EPA – Ireland’s Packaging Recycling Rates Declining

Ireland’s packaging recycling rates going in wrong direction says Environmental Protection Agency (EPA)

  • Recycling rates for packaging are declining – from 74% in 2012 to 64% in 2018 – coinciding with a greater amount incinerated for energy recovery
  • Packaging now accounts for one-third of household waste with paper and cardboard, followed by plastic the most common type of packaging waste.
  • In relation to plastic packaging, Ireland recycled only a third of plastic packaging in 2018, which has decreased for the third year in a row.
  • Less recycling leads to missed opportunities in relation to the efficient use of waste materials and fostering a circular economy in Ireland.
  • We must reduce the amount of packaging used in the first place; improve separation of waste by Irish households and businesses; and broaden the scope of what can be recycled, by expanding Ireland’s recycling list.

31st July 2020: The EPA has today published its latest figures on waste packaging in Ireland. They indicate that Ireland continues to generate significant amounts of waste packaging, amounting to just over 1 million tonnes in 2018, remaining unchanged since 2017. Packaging includes paper and cardboard, plastic, glass, wood and metal.

While Ireland met current EU requirements and achieved high recycling rates in some packaging material streams, in particular glass, paper and cardboard, there are some worrying trends.

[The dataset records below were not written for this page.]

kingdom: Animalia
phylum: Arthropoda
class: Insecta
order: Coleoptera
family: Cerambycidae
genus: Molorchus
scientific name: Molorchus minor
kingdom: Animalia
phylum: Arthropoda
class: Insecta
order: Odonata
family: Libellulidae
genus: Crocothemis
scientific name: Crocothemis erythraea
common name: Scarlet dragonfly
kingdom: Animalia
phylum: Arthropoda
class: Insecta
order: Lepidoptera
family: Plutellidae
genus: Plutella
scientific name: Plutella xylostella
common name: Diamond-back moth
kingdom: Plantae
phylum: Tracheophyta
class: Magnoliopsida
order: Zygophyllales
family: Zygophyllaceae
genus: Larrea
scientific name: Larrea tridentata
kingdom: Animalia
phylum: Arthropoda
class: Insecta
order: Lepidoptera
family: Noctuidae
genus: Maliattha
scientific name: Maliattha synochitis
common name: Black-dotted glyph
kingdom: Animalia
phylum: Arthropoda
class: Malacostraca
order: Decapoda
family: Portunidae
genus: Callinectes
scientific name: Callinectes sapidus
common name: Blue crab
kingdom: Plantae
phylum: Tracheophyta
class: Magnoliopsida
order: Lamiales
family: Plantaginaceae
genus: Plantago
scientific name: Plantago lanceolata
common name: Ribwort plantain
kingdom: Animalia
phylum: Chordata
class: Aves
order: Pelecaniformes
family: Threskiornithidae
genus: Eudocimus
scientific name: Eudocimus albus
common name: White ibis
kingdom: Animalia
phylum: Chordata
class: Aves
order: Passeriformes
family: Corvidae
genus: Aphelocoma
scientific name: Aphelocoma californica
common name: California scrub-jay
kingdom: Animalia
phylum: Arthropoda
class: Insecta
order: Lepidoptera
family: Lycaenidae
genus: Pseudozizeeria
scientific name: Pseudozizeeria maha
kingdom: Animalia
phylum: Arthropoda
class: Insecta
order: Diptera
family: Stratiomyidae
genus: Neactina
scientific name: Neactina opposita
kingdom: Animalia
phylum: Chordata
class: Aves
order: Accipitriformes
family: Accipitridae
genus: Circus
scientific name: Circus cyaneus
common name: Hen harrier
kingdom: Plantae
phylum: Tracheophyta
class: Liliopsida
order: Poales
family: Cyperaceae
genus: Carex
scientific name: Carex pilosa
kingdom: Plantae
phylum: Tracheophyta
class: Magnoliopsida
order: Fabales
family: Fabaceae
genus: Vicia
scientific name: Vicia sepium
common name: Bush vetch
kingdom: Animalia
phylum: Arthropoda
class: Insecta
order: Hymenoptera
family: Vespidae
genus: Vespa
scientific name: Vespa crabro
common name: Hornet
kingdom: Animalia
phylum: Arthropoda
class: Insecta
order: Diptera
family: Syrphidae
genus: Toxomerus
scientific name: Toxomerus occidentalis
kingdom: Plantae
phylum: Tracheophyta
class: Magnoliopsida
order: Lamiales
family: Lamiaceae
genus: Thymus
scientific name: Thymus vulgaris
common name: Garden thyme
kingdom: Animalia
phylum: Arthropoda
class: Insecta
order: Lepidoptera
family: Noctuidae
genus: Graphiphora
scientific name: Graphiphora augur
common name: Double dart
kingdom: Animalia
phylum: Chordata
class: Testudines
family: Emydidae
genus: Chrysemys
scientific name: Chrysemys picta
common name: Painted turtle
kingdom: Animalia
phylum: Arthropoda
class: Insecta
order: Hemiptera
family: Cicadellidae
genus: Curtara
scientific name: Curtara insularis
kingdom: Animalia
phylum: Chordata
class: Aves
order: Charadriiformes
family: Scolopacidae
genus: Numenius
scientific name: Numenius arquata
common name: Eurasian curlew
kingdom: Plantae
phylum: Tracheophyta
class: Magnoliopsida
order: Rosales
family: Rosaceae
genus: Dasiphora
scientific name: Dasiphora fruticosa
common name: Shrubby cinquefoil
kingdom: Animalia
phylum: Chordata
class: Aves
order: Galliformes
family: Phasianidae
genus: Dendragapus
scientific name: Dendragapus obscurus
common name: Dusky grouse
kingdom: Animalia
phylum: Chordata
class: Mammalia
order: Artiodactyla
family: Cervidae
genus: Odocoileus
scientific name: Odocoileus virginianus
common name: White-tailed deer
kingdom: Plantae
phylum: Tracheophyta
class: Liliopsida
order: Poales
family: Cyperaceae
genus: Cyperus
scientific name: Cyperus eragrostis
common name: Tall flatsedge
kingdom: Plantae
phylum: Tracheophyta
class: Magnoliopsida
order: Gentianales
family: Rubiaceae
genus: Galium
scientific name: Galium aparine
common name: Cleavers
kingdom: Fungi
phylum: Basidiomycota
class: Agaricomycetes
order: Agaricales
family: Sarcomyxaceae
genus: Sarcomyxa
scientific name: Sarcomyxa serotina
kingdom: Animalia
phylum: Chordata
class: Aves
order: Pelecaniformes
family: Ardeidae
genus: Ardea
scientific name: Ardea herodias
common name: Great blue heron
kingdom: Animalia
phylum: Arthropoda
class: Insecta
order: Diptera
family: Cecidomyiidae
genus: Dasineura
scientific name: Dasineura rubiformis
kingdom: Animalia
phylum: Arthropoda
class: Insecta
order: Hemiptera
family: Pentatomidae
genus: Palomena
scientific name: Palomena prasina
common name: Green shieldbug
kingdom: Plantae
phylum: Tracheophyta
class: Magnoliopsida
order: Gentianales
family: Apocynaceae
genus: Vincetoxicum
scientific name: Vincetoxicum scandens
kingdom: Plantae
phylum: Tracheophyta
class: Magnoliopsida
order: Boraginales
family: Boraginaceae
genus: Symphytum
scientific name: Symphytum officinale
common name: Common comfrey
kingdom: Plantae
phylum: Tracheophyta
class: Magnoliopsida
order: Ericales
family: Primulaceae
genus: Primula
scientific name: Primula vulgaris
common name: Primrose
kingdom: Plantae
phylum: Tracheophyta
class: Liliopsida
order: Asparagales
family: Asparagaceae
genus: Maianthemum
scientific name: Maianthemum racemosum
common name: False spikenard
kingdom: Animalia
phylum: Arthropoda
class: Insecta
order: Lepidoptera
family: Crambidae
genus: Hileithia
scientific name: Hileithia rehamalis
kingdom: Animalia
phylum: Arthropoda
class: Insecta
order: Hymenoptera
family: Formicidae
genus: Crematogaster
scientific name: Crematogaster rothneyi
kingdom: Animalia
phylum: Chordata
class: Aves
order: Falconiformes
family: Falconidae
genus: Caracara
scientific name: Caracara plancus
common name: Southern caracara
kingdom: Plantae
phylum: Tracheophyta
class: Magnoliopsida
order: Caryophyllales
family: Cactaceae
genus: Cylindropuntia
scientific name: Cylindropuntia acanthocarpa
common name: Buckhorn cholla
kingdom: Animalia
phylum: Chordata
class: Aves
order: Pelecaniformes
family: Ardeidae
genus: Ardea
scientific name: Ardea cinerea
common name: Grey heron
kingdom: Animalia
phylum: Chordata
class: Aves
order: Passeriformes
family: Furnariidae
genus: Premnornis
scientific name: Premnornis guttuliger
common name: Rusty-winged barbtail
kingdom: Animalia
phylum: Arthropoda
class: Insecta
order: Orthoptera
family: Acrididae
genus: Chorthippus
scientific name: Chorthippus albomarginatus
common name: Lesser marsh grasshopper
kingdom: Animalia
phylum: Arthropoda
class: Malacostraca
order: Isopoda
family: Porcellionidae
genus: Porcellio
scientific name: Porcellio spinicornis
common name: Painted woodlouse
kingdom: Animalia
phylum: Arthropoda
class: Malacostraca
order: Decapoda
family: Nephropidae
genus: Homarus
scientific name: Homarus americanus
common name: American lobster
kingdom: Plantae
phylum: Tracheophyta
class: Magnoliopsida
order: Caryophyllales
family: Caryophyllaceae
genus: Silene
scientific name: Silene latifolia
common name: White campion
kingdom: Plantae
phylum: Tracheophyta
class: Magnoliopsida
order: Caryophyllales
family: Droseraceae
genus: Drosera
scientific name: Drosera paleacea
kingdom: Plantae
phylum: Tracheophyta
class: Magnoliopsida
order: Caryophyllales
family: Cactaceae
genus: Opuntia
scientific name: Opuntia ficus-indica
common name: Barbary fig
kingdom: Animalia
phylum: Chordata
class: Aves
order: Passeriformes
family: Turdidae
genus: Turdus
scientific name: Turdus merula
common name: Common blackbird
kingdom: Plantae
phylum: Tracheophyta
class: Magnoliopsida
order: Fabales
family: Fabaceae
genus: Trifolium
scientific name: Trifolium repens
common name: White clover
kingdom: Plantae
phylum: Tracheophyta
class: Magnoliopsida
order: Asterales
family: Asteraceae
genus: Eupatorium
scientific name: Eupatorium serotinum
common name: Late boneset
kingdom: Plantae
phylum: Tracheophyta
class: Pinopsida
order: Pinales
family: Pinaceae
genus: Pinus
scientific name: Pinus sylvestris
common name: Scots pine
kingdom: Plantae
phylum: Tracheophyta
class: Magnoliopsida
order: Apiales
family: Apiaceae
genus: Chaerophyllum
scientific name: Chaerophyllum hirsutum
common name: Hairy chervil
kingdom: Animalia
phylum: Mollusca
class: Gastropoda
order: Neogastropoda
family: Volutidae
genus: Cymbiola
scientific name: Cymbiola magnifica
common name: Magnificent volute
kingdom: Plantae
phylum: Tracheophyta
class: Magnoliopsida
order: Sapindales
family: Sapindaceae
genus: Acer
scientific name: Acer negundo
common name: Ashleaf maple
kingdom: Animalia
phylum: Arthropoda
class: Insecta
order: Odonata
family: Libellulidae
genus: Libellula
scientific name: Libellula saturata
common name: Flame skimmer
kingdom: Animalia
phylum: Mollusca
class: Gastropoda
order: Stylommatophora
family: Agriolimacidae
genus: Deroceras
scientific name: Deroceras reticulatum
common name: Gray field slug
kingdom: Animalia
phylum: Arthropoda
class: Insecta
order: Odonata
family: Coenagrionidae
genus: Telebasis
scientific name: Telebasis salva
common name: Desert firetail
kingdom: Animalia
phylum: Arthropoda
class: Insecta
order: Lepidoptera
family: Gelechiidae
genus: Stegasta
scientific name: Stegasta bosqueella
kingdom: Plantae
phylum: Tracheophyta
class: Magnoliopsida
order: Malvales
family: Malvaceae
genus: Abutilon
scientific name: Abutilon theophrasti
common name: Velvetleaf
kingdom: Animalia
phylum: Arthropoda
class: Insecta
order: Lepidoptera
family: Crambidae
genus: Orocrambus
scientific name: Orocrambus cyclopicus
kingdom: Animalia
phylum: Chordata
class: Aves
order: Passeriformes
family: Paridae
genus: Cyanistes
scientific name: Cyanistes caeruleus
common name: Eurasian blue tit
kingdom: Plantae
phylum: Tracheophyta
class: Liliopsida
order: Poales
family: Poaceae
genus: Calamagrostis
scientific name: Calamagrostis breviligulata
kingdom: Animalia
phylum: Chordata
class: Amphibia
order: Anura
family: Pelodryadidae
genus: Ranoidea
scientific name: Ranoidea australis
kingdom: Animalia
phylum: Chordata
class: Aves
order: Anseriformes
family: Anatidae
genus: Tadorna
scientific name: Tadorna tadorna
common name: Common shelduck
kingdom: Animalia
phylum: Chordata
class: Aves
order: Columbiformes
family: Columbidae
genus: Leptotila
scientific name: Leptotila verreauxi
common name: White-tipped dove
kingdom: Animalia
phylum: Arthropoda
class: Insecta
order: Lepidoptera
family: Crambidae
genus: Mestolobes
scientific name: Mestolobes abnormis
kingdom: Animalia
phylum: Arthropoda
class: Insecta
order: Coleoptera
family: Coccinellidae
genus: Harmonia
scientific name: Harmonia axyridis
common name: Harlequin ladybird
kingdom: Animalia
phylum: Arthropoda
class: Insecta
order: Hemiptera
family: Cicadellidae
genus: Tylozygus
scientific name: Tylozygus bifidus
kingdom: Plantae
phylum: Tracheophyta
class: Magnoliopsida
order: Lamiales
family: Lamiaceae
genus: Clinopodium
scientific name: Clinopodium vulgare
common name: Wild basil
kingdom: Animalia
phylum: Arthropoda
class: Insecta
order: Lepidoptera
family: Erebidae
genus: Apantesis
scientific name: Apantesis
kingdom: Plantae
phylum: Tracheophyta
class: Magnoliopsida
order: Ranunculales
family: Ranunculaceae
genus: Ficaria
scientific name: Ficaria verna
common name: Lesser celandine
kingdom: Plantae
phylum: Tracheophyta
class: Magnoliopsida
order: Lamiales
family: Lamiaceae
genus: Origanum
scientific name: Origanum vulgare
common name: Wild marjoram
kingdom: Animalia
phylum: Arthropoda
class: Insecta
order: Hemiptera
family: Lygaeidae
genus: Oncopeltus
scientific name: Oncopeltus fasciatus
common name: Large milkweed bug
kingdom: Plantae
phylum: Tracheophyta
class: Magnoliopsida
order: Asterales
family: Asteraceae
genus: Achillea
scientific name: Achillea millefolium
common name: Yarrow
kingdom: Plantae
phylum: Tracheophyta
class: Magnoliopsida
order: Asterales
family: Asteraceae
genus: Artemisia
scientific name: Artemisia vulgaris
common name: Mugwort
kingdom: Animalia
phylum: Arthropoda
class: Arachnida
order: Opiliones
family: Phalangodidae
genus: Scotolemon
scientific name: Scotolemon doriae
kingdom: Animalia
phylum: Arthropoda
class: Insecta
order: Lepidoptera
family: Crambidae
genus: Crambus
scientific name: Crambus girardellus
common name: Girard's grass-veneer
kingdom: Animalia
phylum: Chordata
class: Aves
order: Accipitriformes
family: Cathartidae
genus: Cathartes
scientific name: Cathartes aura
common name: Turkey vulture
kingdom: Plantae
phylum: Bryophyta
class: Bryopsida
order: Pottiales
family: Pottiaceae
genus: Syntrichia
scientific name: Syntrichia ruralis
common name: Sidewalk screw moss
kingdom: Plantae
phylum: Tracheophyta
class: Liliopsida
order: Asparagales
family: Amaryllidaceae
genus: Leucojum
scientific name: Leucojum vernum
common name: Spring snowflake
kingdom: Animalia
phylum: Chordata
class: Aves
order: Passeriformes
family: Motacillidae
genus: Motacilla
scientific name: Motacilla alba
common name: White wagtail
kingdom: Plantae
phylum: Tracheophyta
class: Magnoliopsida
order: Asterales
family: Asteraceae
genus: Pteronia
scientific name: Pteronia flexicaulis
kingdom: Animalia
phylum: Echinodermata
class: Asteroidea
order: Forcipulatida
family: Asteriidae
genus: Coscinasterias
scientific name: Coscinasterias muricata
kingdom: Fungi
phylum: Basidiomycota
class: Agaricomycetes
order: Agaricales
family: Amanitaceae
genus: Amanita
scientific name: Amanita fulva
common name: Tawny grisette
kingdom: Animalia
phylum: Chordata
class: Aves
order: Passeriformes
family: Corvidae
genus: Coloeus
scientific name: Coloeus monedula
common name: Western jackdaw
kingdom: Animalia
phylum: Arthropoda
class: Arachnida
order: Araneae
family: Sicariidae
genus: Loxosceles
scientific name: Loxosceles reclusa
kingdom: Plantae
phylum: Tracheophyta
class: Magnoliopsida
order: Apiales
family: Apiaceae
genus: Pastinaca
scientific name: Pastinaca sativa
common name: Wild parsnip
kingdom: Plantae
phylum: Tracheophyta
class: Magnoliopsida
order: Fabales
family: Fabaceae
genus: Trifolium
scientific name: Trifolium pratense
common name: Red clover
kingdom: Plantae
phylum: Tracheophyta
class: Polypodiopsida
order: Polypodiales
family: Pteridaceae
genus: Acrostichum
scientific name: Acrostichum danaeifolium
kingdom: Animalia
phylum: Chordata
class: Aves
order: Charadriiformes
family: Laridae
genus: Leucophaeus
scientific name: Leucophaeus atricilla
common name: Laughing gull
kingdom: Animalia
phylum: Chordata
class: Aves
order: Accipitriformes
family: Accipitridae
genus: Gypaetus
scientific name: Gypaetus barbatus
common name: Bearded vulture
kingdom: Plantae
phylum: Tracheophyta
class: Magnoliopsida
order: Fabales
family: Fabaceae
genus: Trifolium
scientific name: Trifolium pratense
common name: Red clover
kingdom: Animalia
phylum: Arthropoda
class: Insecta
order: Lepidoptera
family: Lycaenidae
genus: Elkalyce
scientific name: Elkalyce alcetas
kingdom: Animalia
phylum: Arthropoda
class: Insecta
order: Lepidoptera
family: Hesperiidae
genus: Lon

Overall, recycling rates are on a downward trend with 64% of packaging recycled in 2018 compared with 74% in 2012. This has coincided with an increase in the quantity of packaging sent for incineration with energy recovery in recent years. In relation to plastic packaging, Ireland’s recycling rate has dropped for the third year in a row to 31%.

Dr Eimear Cotter, (Director of the EPA’s Office of Environmental Sustainability), stated, “To get the most from our resources in this area, we need to reduce packaging and reverse our falling recycling rates. Households and businesses can drive this change by avoiding over-packaged goods which sends a strong signal back to producers to innovate for reduced packaging and reusable alternatives. We must also maximise recycling of the remaining materials, and waste collectors have a critical role here in ensuring their customers segregate correctly and use the appropriate bin. To support this, Ireland’s recycling list should, as a matter of urgency, be reviewed to expand the variety of waste types that can be recycled.”

Maximising the prevention, reuse and recycling of packaging materials is an important element of developing a circular economy in Ireland which aims to reduce waste throughout the economic cycle, and ensures that materials are used efficiently. Developing a circular economy is also strong and effective climate action.

Commenting on the figures, Dr Tara Higgins, (EPA Senior Scientist) stated. “Each tonne of packaging releases greenhouse gases during extraction of raw materials, manufacture, transport and waste management process. The quantity of packaging waste generated needs to be reduced to bring about environmental and climate benefits. The Government’s forthcoming Waste and Circular Economy Action Plan provides an opportunity to set out concrete actions that will address the worrying trends highlighted in these figures and help Ireland meet challenging new EU targets in the coming years.”